A 42-year-old female patient presented to the outpatient department with the compliant of repeated cough and fever. Then she underwent a thoracic CT scan and was diagnosed as lobar pneumonia for the consolidation presented at the inferior lobe of left lung, but without the enlargement of hilar and mediastinal lymph nodes (Figure 5A). However, the pulmonary lesion did not shrink at all after she received antibiotic therapy. CT-guided transthoracic needle biopsy was performed and she was pathologically diagnosed as lung adenocarcinoma. Then she suffered left lower lobectomy and lymph node dissection by VATS. The postoperative staging was stage IIB (pT3N0M0). One month later, a routine chest CT scan was performed and the images indicated widely scattered nodules, ground glass opacity and patchy shadows in bilateral lungs (Figure 5B). The radiologist thought that the nature of the nodules was unclear and it may co-exist with pulmonary infection including the possibility of fungal infection. However, except for CA-125 increasing by 2.3 times, other tumor biomarkers (CEA, CYPFA21-1 and NSE) and the white blood cell (WBC) count were all in normal range. Further biochemical analyses including acid-fast bacilli staining of sputum smear for mycobacteria and sputum culture for bacteria and fungi were all negative as well. Finally, cytological examination by fiberoptic bronchoscope brushing and bronchoalveolar lavage (BAL) were carried out and some adenocarcinoma cells were found in right upper lobe but no mycobacteria and fungi were detected in BAL liquid. Then the patient received chemotherapy with a regimen of cisplatin-pemetrexed disodium. But the disease progressed (Figure 5C) after three cycles of chemotherapy, and she rejected a second-line therapy and asked for discharge at last.

Figure 5
Lung windows of axial CT images of case two. (A) A mass lesion in the inferior lobe of left lung; (B) the follow-up CT images taken 1 month after surgery; (C) the images taken after three cycles of chemotherapy.

Discussion

Surgery, chemotherapy and radiotherapy are the most common treatment approaches of lung cancer which are far more different from that of infection diseases. The possibility of surgery is greatly depending on the nature of cancer—primary or secondary. Although pathologic diagnosis is the golden standard, biopsy sometimes is not suitable for all patients. Therefore, it is hard to differentiate primary lung cancer from other diseases through radiological assessments because radiographic findings and clinical manifestations often suggest tumor. Furthermore, previous studies have shown that pulmonary carcinoma can coexist with bacillosis, TB or mycosis (10,11). The complexity of disease often delays appropriate therapy. Here we report two cases that the patients developed wide-spread miliary lesions in both lungs one month postoperatively.

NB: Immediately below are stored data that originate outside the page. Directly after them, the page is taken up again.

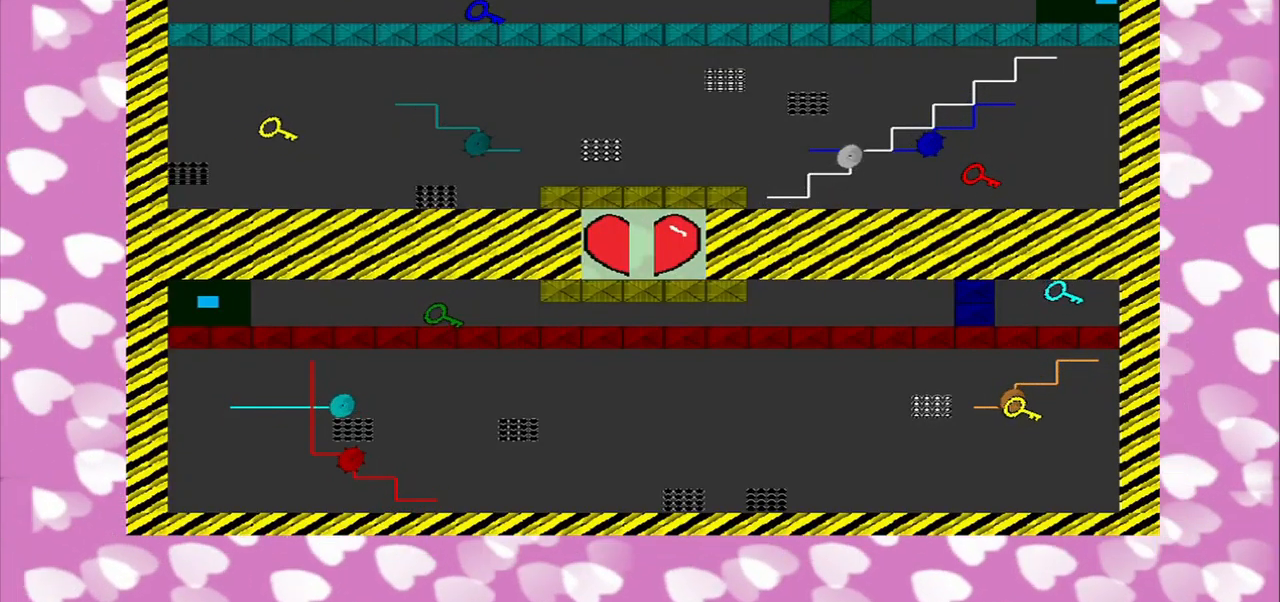
{"buttons": [], "left_stick": "left", "right_stick": "right", "events": [[84, "right_stick", "right"], [334, "left_stick", "left"]]}
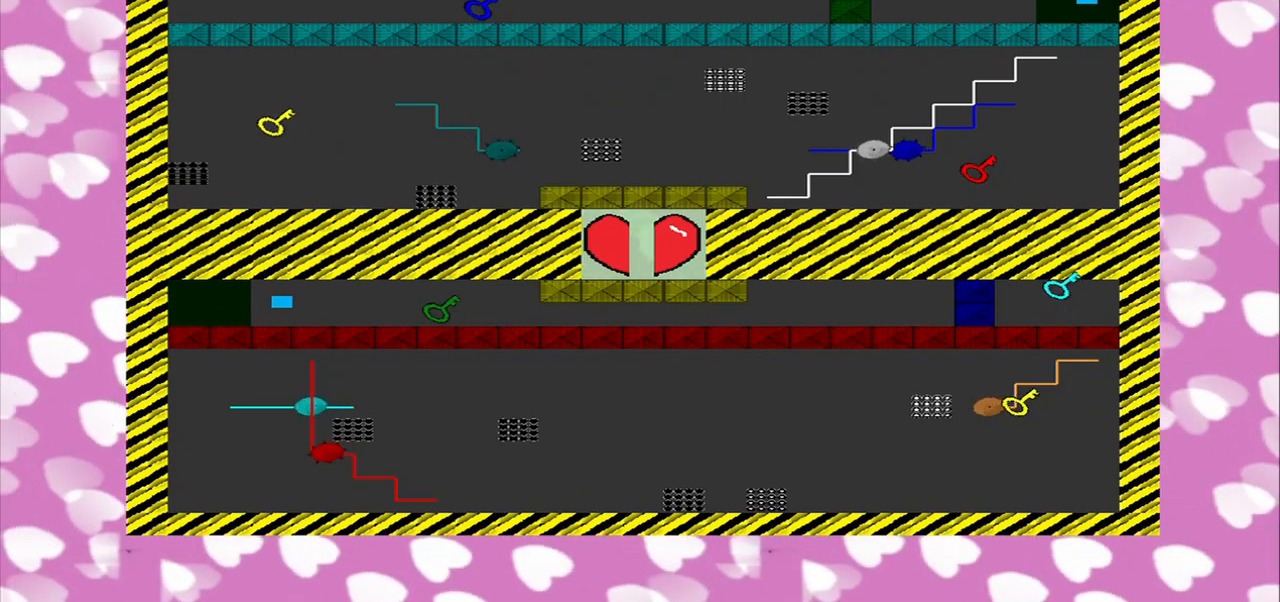
{"buttons": [], "left_stick": "left", "right_stick": "right", "events": [[250, "left_stick", "down-left"], [417, "left_stick", "left"]]}
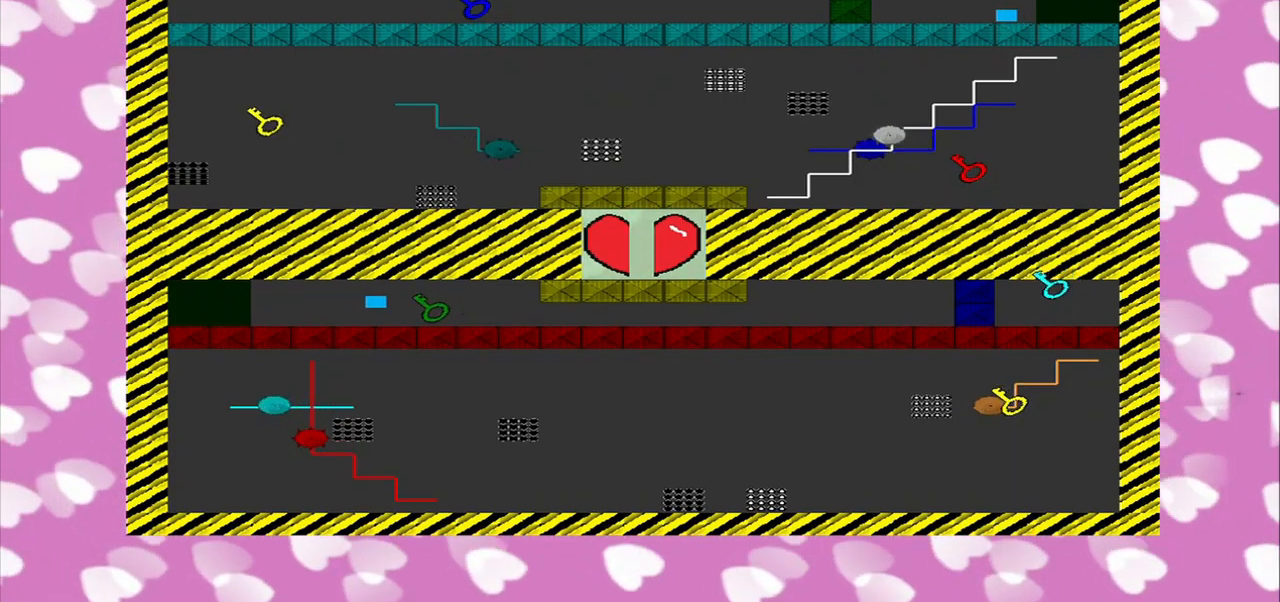
{"buttons": [], "left_stick": "left", "right_stick": "right", "events": [[42, "CROSS", "down"], [167, "CROSS", "up"]]}
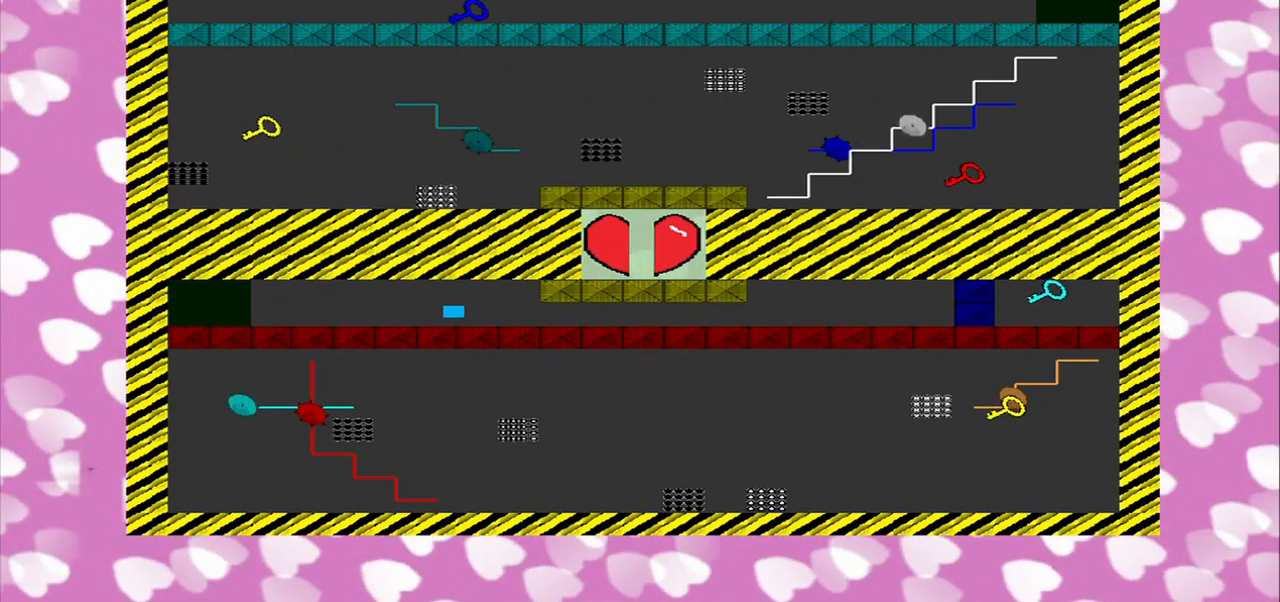
{"buttons": [], "left_stick": "left", "right_stick": "right", "events": []}
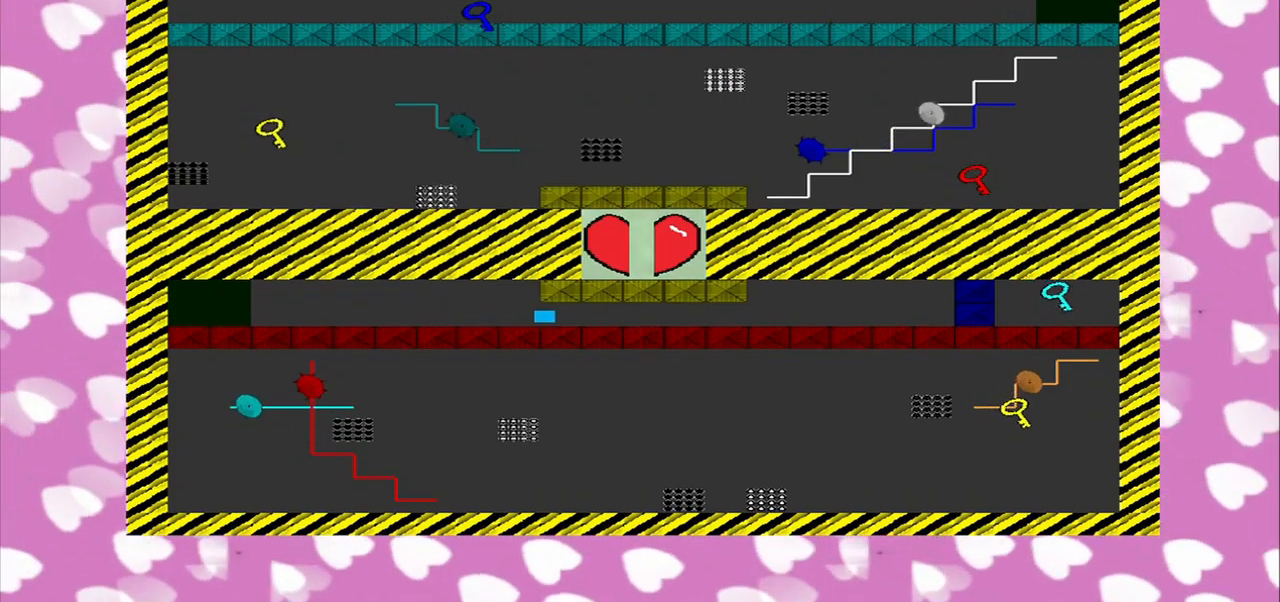
{"buttons": [], "left_stick": "left", "right_stick": "right", "events": []}
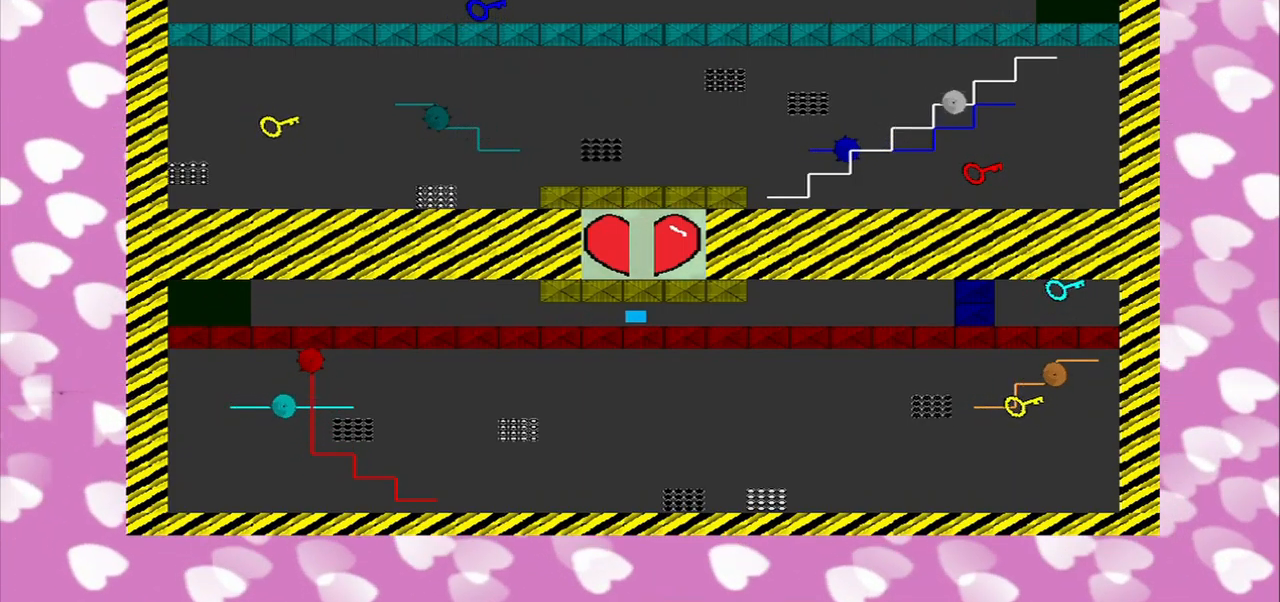
{"buttons": [], "left_stick": "left", "right_stick": "right", "events": []}
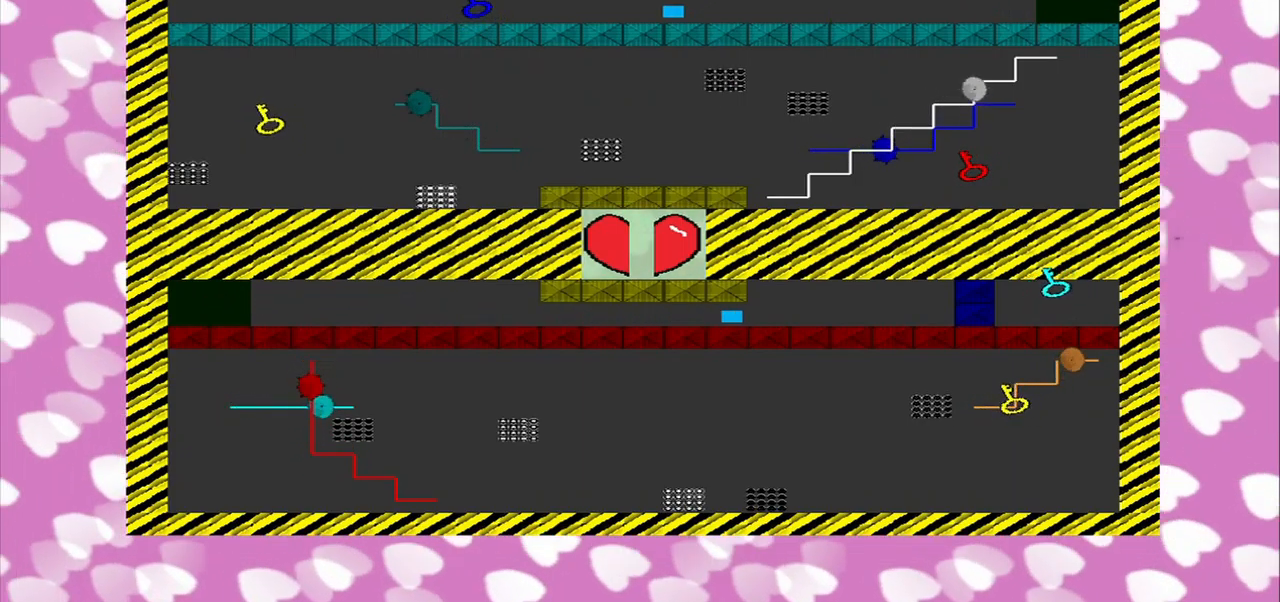
{"buttons": [], "left_stick": "left", "right_stick": "right"}
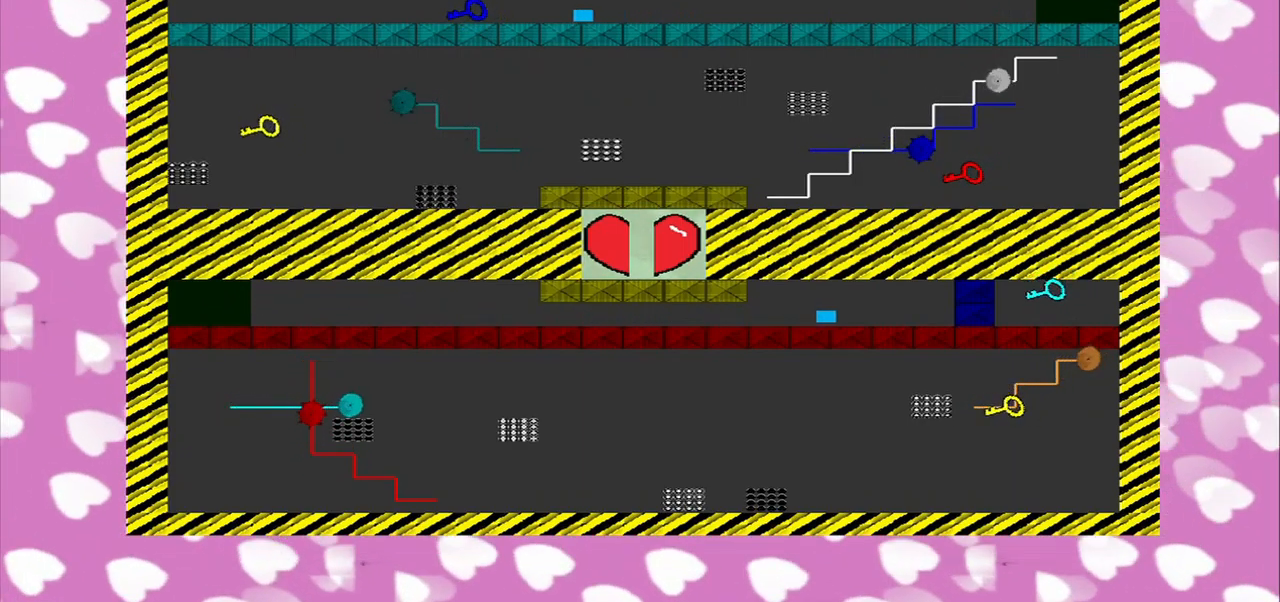
{"buttons": [], "left_stick": "left", "right_stick": "right", "events": []}
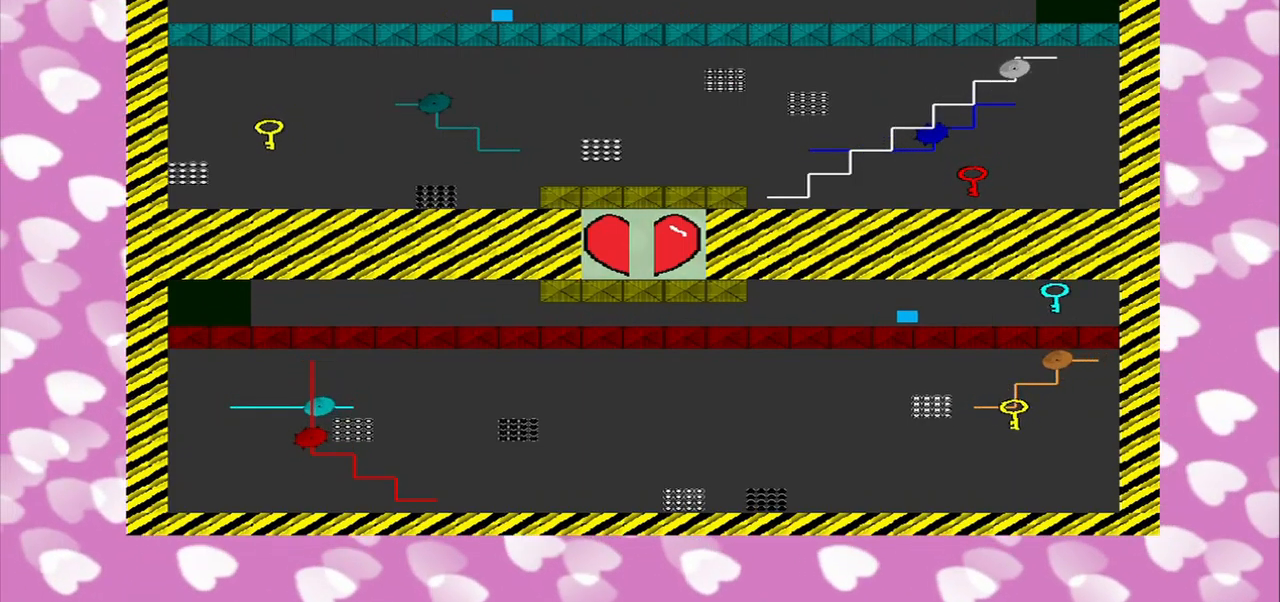
{"buttons": [], "left_stick": "left", "right_stick": "right", "events": []}
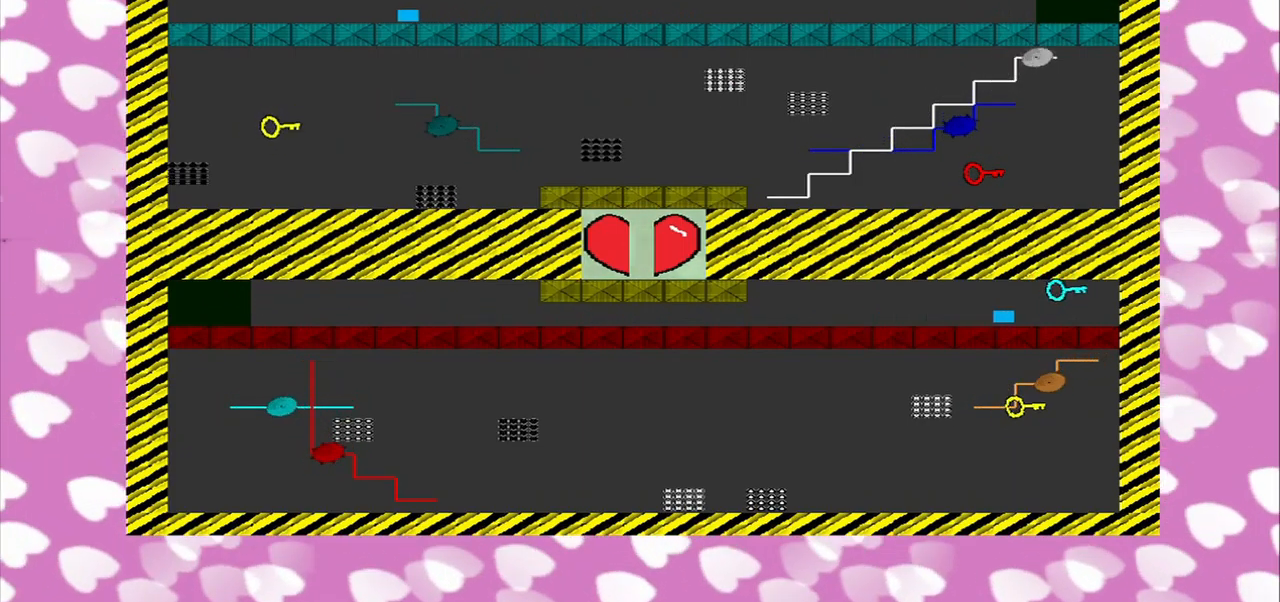
{"buttons": [], "left_stick": "down-right", "right_stick": "up-right", "events": [[84, "left_stick", "down"], [167, "left_stick", "down-right"], [334, "right_stick", "center"], [459, "right_stick", "up-right"]]}
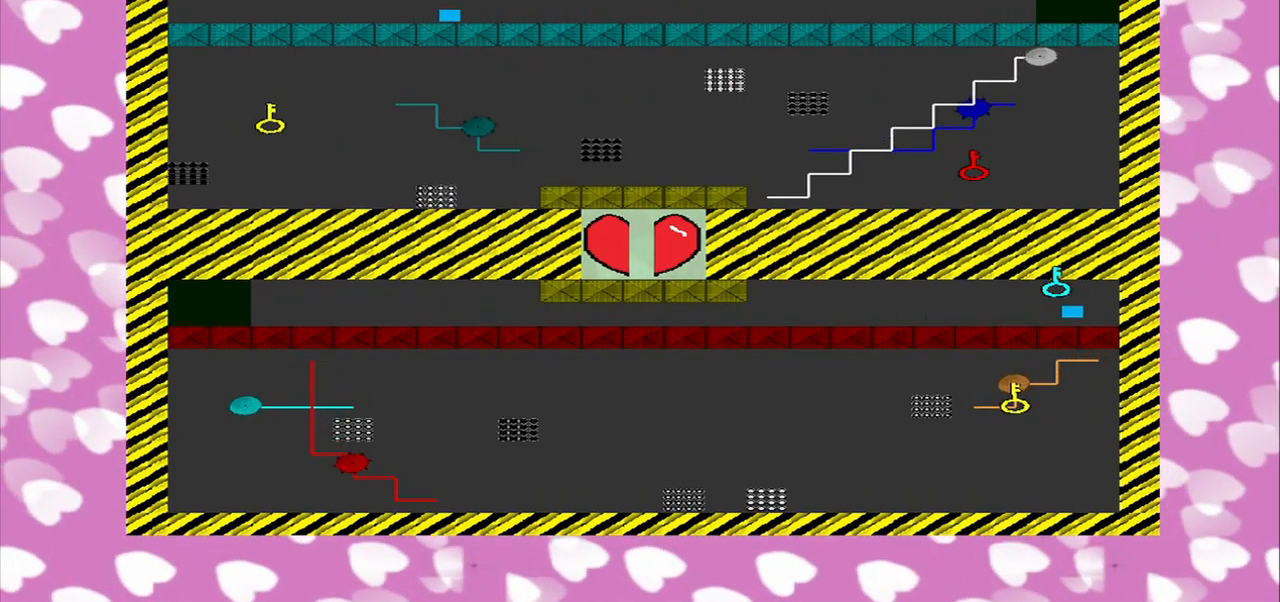
{"buttons": [], "left_stick": "down-right", "right_stick": "center", "events": [[42, "right_stick", "up"], [167, "right_stick", "center"], [375, "right_stick", "up-left"], [459, "right_stick", "center"]]}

Timely differential diagnosis is needed. For most oncologists, disease relapse is a major concern when encountered similar situation as the two cases. Matthews et al. reported that 35% of the patents who were thought to receive a curative surgical procedure would suffer from local spread or distant metastases within one month (12). In case one, metastatic disease is not considered firstly because it is a very early stage (stage Ib) disease. But in case two, the possibility of cancer relapse is much higher than that in case one because the disease is classified as pathologic T3. An interesting thing is that they got the same laboratory examination results: tumor biomarkers (CEA, CYFRA21-1, NSE) were normal except for the elevated CA125. Although there is striking resemblance of the two cases, two completely different results were obtained; finally, patient in case one was diagnosed as acute miliary pulmonary TB by positive sputum culture while patient in case two was diagnosed as metastatic disease by fiberoptic bronchoscopy.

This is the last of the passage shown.